Hollywood Confidential's Jeff Well's review of CTHD

Spirit and the Sword
by Jeff Wells

Ang Lee's Crouching Tiger, Hidden Dragon is a knockout: vivid, high-flying, exhilarating. Set in China during the Ching dynasty, it's a combination action-fantasy and spiritual parable.

The numerous sword-fight sequences are mind-blowing, inevitably reminiscent of the action scenes in The Matrix in view of the initially startling fact that the combatants — devotees of a spiritual discipline called "the Green Dragon" — fly around and climb walls like Keanu Reeves and his brethren did in last year's Warner Bros. release. Clearly, Ang Lee has upped the ante in the martial arts genre in ways too numerous and dazzling to recount.

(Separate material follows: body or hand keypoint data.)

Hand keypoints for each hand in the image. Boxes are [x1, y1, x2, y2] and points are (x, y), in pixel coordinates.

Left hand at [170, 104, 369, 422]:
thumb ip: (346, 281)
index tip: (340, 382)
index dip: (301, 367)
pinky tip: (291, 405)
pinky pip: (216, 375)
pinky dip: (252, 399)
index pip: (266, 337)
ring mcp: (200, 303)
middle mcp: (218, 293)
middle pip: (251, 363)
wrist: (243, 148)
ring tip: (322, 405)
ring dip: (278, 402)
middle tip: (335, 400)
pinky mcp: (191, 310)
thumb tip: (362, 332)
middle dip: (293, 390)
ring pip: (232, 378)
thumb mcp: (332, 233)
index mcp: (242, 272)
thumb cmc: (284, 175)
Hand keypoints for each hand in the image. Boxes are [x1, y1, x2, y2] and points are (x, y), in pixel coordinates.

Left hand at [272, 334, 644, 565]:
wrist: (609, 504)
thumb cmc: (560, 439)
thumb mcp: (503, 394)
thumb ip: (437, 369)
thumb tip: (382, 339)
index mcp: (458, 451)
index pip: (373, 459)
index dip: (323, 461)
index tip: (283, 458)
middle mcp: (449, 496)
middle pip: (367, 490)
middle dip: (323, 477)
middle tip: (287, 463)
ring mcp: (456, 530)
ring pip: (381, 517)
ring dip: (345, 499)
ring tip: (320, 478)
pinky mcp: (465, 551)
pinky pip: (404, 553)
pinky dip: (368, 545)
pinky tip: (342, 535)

Chow Yun-Fat (Anna and the King), Michelle Yeoh, and Zi Yi Zhang play the leads, although Chow takes a back seat to the women in the action category. Crouching Tiger, Hidden Dragon has a "villain" — a female outlaw called Jade Fox (Pei Pei Cheng) — but the story isn't about whipping the bad guys as much as defeating the impure and unfocused elements within our souls.

The plot is … well, I'm not all that sure what the plot is, frankly. I just came from the screening and my head is spinning. It's about an ancient sword, a pair of warrior women (Yeoh, Zhang), a master of the Green Dragon (Chow) with whom Yeoh is secretly in love, a desert outlaw who's in love with Zhang, and … a lot of sword fights. Action fans will want to sit out the dialogue scenes and just wait for the whop-bop. There's plenty of it.

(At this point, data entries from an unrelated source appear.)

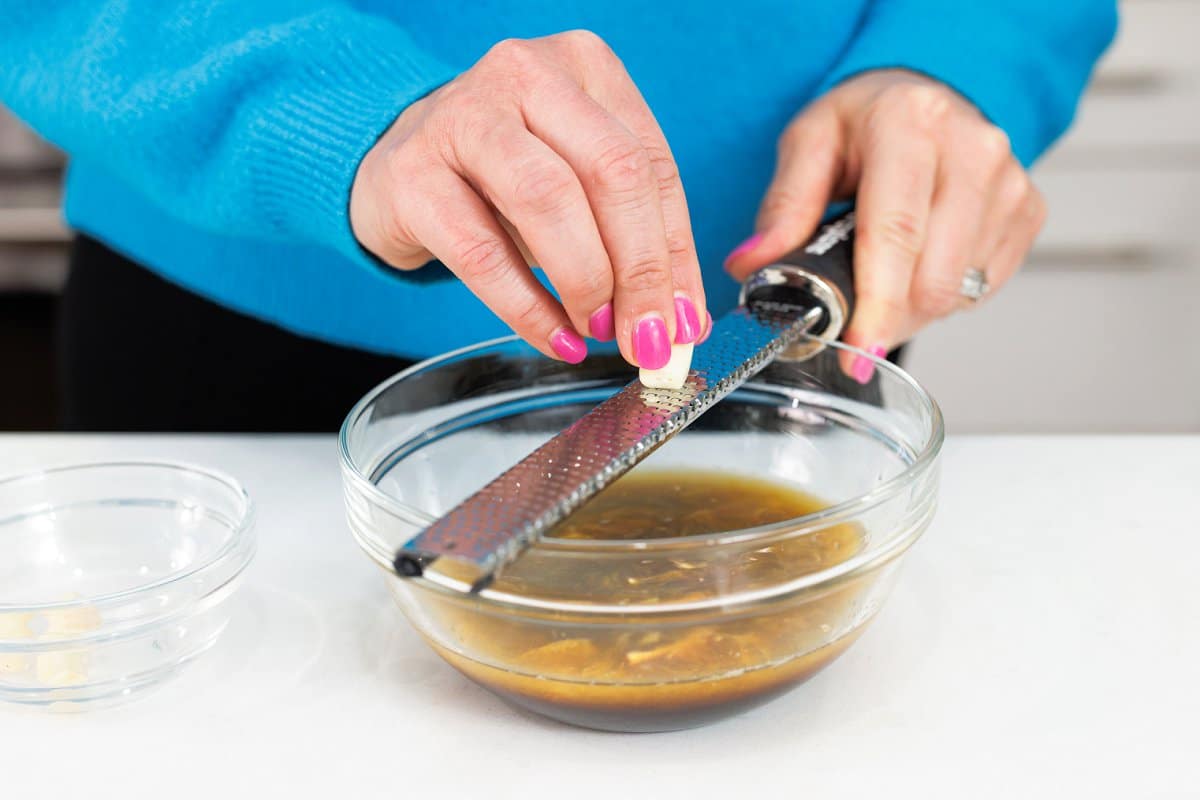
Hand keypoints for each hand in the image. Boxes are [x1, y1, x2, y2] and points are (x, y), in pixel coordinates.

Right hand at [350, 31, 706, 368]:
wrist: (394, 165)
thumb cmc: (503, 177)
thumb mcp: (578, 188)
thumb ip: (635, 242)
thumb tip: (684, 323)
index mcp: (585, 65)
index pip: (652, 165)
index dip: (677, 253)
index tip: (684, 322)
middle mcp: (525, 73)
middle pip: (611, 173)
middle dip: (640, 270)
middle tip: (648, 338)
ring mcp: (461, 116)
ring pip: (548, 202)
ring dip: (586, 282)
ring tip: (599, 330)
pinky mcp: (410, 173)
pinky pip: (482, 253)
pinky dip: (528, 308)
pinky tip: (555, 337)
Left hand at [724, 70, 1045, 380]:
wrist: (923, 95)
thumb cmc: (863, 123)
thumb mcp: (808, 144)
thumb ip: (783, 206)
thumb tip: (752, 264)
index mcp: (909, 123)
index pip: (895, 233)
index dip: (877, 304)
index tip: (858, 351)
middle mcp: (972, 148)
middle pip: (931, 276)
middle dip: (885, 315)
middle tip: (850, 313)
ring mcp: (1009, 181)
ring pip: (957, 291)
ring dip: (912, 308)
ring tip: (884, 274)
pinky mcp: (1028, 209)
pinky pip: (980, 288)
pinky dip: (943, 294)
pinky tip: (920, 262)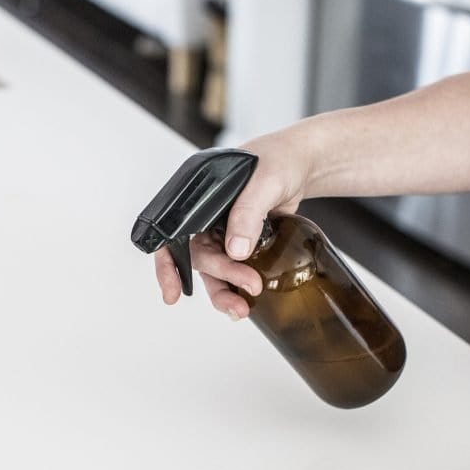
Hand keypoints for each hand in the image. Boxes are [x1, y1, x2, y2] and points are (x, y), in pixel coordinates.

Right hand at [154, 127, 312, 316]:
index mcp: (197, 194)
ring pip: (214, 269)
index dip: (167, 264)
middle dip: (220, 276)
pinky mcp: (241, 242)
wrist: (303, 164)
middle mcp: (204, 215)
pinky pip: (233, 269)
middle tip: (249, 286)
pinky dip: (238, 285)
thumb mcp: (266, 181)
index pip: (170, 232)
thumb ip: (249, 212)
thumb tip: (236, 250)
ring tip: (242, 309)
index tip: (173, 292)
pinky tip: (248, 299)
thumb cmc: (281, 160)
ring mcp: (221, 230)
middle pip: (197, 256)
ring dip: (225, 291)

I missed the Ang Lee luncheon held today in front of the Carlton hotel. But I ran into the director yesterday just after a luncheon for Brazilian film Me, Us, Them.

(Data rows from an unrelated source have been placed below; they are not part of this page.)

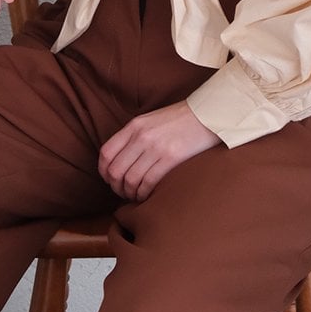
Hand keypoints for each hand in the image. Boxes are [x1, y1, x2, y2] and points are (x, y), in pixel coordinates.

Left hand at [98, 102, 220, 201]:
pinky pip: (148, 183)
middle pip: (115, 170)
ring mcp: (156, 148)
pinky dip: (144, 194)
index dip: (104, 172)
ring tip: (136, 195)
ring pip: (130, 180)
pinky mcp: (171, 159)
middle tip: (123, 192)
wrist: (206, 115)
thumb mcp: (150, 121)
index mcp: (134, 126)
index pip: (106, 153)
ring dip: (130, 193)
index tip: (110, 180)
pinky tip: (148, 195)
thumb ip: (134, 137)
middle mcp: (141, 137)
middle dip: (116, 187)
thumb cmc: (179, 120)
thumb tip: (120, 160)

Or rather, Falco Ink publicist Jeff Hill ran into him, and I was tagging along. Jeff excitedly told his client that reactions to Crouching Tiger were through the roof, and that he'd lined up two major interviews, one with Los Angeles Times critic "Kenny" Turan, the other with Time's Jeff Ressner.

Ang Lee squinted and asked, "Kenny? Is that the Kenny who hated my film?" "Yes," said Hill, "but he likes this one — trust me."